Gereksiz kullanılan kolesterol ilaçları, iktidarsızlıktan erken bunamaya kadar bir dizi yan etkiyi beraberinde getiriyor. Peki herkes hasta mı, yoksa bütün bunlar ilaç üreticilerinin pazarlama taktiği mi?
***
Kolesterol bilmecesi kördüğüm!
Gündemden sessiz sedasızca geçen "Yasaklanan kolesterol ilacı Ezetrol" haberinin ardından tıp dünyası, ikiye bölündü. 'Yüksek kolesterol hastalığı ilaç sektörünün yarattığı bir fobidir' diyen de var, 'İlaçsız asla olmaz' da....
Neredeyse her evde "kolesterol hastası" varken kolesterol ilaçları da en çok kullanılan ilaçların başında. Dünyada 25 milyon dolarlık pazar payına hakim olan bu minik hapların, kalp hastaları için gerçekten de hayat kurtarıcı olduğu bir gerçek, peki diğerleri? Önce uyaralım; sorular ve cevapları pazar keyfinizi kaçırıp sinirlendireceğinden kolesterolünüzü yükseltebilir ama siz yine de kolesterol haplarına sarılmayın. Çünkü gereksiz kullanılan kolesterol ilacı iktidarsızlıktan erken bunamaya, kas hastalıklarından karaciğer rahatsızlıklarına kadar pek çok yan etkiye sahip.
YOKSA BU BİR EFSANE Mİ?
"Yüksek kolesterol korkusu"nun ilaç sektörünün pazarlama stratejisi olduğu iddiaları dile getirilirken bir diğer iddia da kötü kolesterol eşiğinin düşürülme nedenlerinin ilaç firmalarının pazarlama taktiği olduğu... Bu iddianın sahiplerinden biri olan Cerrahpaşa Tıp Fakültesi Göğüs Hastalıkları bölümünden Prof. Dr. Ahmet Rasim Küçükusta, kolesterolle ilgili bugüne kadar bilinen tüm ezberleri bozacak açıklamalar yapıyor. "Kolesterol tek başına tedavi gerektiren bir hastalık değildir" diyen Prof. Dr. Küçükusta; kolesterolün ilaç sektörünce yaratılan bir fobi olduğunu söylüyor. Bir diğer iddia da Uzman Biyolog Mevlüt Durmuş'tan.
'TEK BAŞINA BİR HASTALIK DEĞİL'
Kolesterol düşürücü ilaçlarının yasaklanması için Sağlık Bakanlığı'na çağrıda bulunan Durmuş, şunları söylüyor: "Kolesterol değerleri sürekli aşağılara çekilmeye çalışılıyor.

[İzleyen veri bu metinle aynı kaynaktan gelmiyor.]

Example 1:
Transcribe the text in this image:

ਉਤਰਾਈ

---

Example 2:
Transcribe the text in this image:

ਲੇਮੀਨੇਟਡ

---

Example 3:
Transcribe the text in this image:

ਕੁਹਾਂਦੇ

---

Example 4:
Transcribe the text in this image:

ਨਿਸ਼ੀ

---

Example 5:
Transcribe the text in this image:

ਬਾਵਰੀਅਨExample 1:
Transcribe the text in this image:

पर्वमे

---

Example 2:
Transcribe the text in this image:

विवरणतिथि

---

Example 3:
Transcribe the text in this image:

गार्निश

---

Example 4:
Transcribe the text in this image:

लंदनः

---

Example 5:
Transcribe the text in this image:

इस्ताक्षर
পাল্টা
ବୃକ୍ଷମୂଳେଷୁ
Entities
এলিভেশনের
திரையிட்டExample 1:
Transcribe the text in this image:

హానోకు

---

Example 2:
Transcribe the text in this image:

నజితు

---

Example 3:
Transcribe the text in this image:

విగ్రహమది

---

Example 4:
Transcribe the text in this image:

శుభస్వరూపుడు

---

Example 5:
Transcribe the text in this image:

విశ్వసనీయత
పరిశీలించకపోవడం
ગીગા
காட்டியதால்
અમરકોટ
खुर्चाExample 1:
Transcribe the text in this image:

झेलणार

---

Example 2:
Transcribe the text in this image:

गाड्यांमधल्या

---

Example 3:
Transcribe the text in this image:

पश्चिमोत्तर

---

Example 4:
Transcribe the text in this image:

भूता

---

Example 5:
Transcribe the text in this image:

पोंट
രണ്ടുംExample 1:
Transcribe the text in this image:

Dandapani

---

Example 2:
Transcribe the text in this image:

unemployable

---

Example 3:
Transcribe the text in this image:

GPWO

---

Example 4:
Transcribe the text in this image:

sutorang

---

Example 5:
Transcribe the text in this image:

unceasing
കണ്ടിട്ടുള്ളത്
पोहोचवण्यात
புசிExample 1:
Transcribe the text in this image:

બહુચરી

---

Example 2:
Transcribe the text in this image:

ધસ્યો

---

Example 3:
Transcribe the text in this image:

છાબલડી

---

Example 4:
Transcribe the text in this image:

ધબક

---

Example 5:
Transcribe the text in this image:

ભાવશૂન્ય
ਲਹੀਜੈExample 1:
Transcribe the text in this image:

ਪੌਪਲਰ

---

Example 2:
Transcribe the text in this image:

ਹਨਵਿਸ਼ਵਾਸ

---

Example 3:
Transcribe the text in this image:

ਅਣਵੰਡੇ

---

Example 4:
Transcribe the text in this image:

Amerika'da 40 milyon kişi bu ilacı kullanmak zorunda bırakıldı. 40 yaşını geçen bireylerin yarısının kolesterolünün yükseleceğini düşünürseniz, ilaç şirketlerince ortaya koyulan oyunun boyutunu da anlamanız mümkün."
SIRADA REFLÜ VE DEPRESYON MU VAR?
Türkiye Kardiyoloji Derneği Başkanı Prof Dr. Çetin Erol ise iddiaları yalanlıyor. Kötü kolesterol eşiğinin kişiye göre değiştiğini söyleyen Prof. Dr. Erol "İlaçsız olmaz" derken Ankara Üniversitesi Tıp Fakültesi İbnii Sina Hastanesi Kardiyoloji Ana Bilim Dalı Öğretim Üyesi Prof. Dr. Sadi Güleç de meslektaşını destekliyor. İddiaların bilimsel dayanağı olmadığını söyleyen Prof. Dr. Güleç, "İddia edildiği gibi olsaydı Amerika bunu kullanmazdı. Amerikalılar harcadığı paranın karşılığını almazsa para harcamaz" diyor. "Kolesterol hastalığı" iddia edildiği gibi bir korkutma kampanyasıyla yaratıldıysa reflü, kemik erimesi ve depresyon da tartışılması gereken efsaneler sırasına girebilir.